» **EXERCISE DETAILS**: For each entry in the listing, produce an exact copy.

» **PROVIDED RECORDS**:
******
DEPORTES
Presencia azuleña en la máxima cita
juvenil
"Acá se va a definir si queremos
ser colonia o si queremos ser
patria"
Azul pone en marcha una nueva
******
» **WRITTEN REPLY**:
DEPORTES
Presencia azuleña en la máxima cita
juvenil
"Acá se va a definir si queremos
ser colonia o si queremos ser
patria"
Azul pone en marcha una nueva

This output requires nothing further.